WHAT TO WORK ON: If an entry holds a picture, leave the picture out and copy the rest of the listing exactly.

########

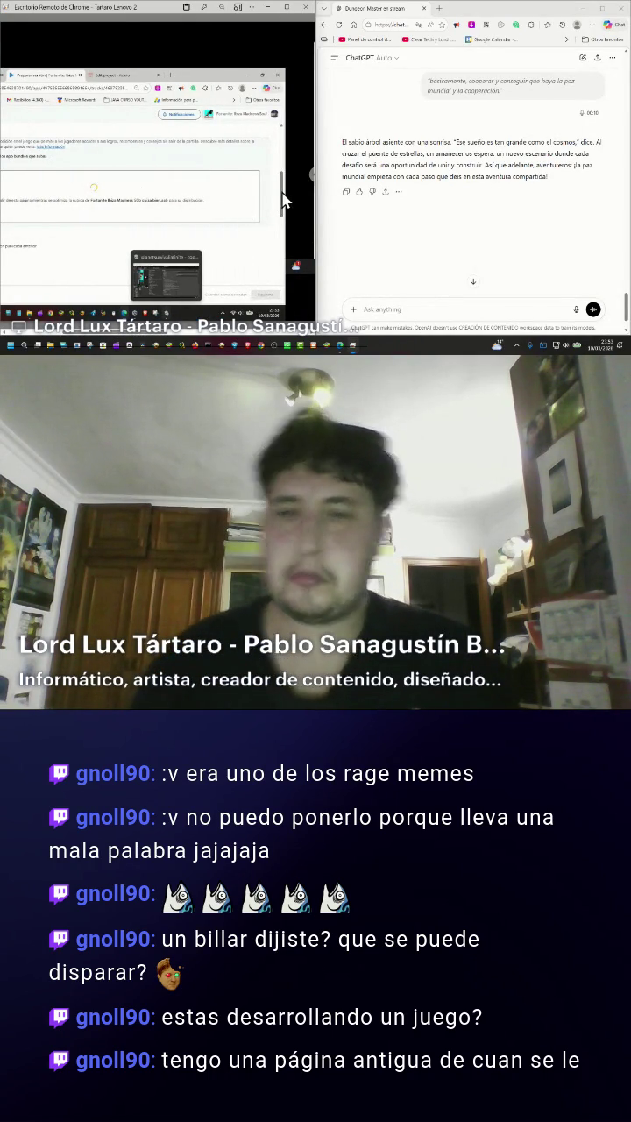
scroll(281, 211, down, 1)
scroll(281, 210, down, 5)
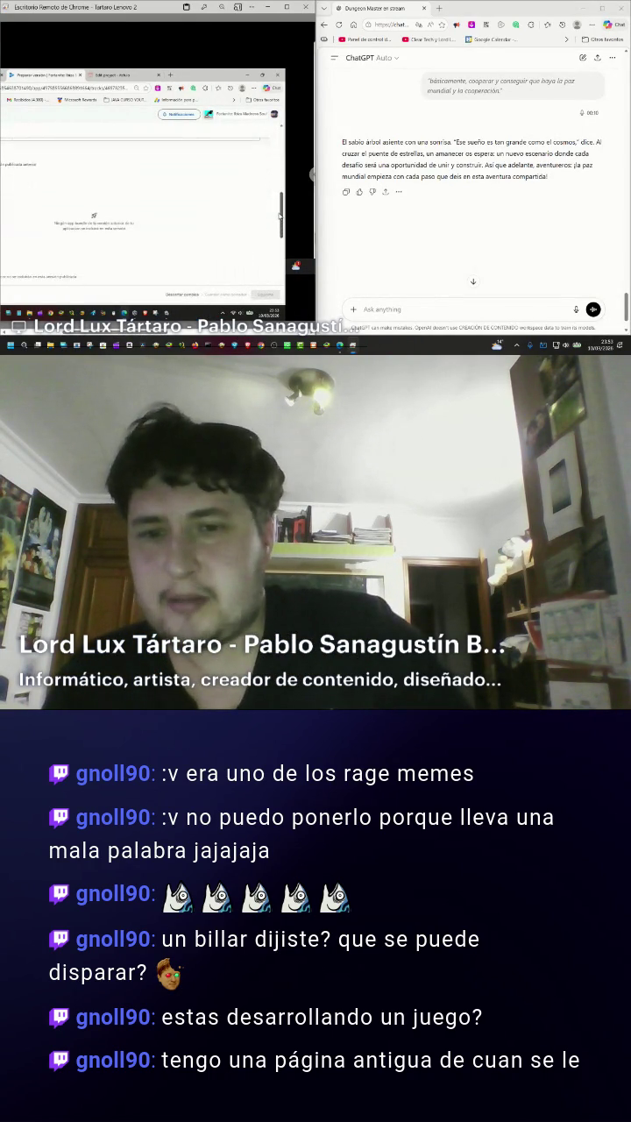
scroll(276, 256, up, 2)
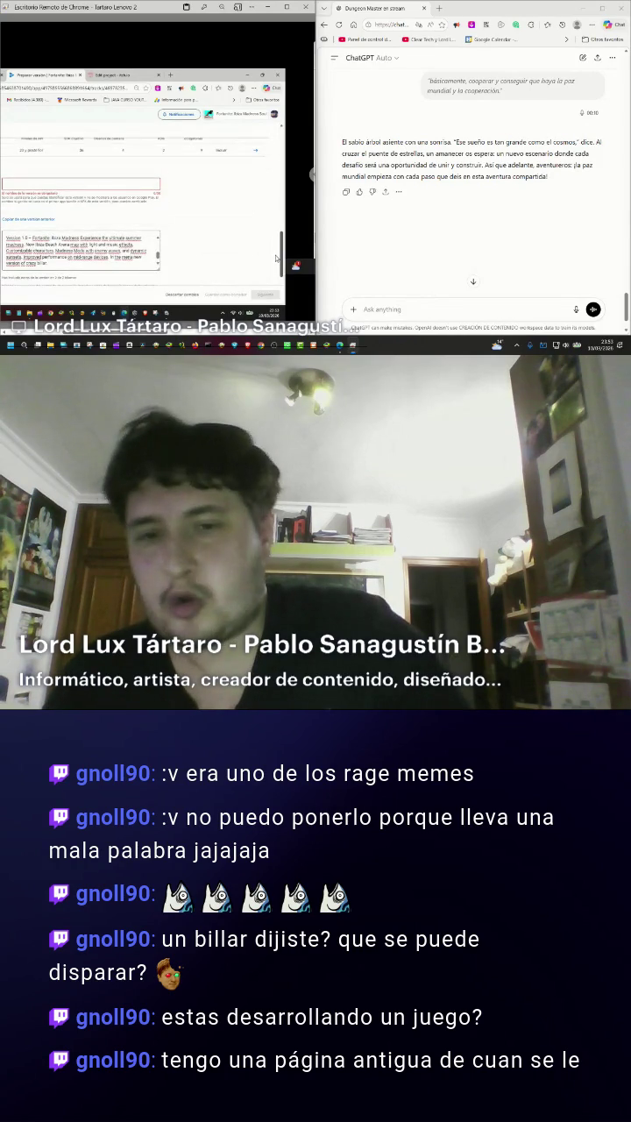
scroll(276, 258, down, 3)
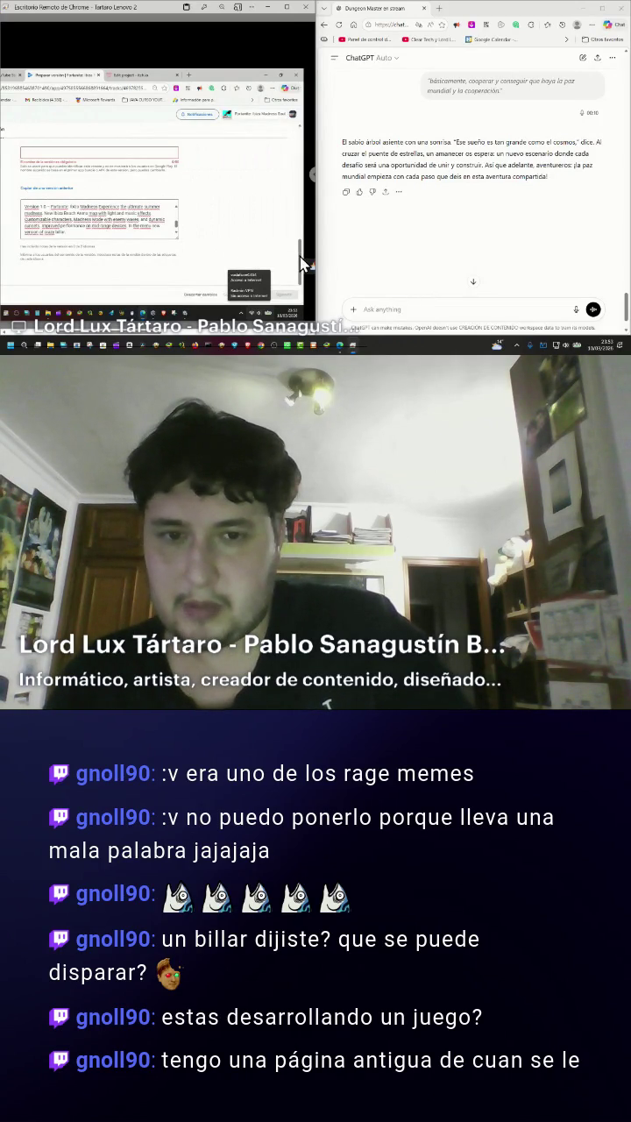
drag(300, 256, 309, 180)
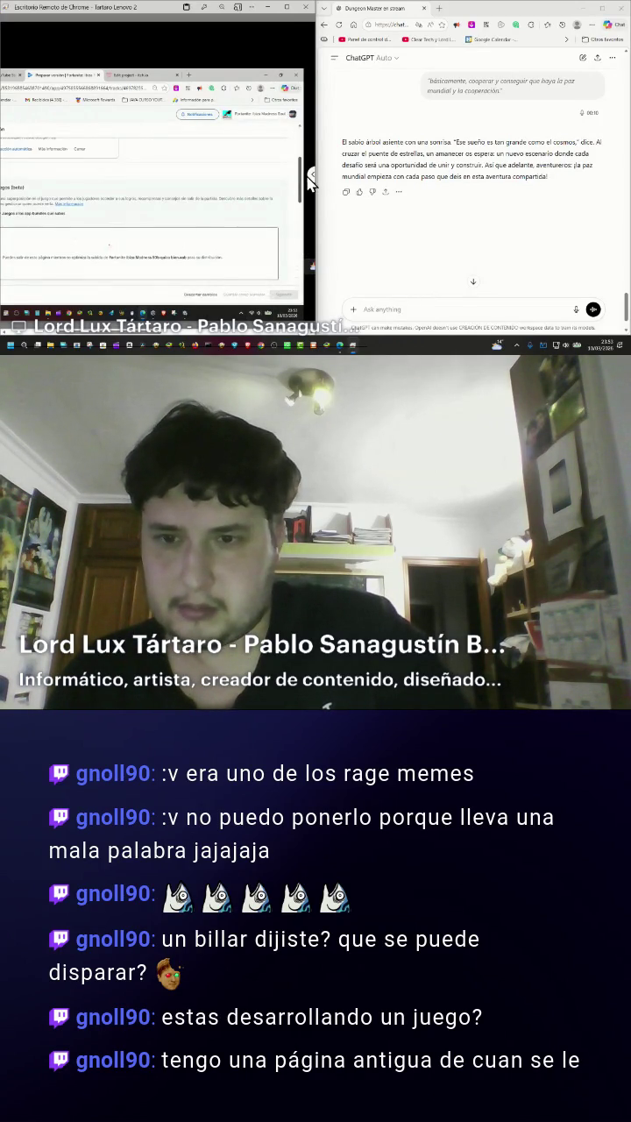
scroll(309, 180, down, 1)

########

SOLUTION TO THE EXERCISE:
scroll(281, 211, down, 1)
scroll(281, 210, down, 5)
scroll(276, 256, up, 2)
scroll(276, 258, down, 3)
drag(300, 256, 309, 180)
scroll(309, 180, down, 1)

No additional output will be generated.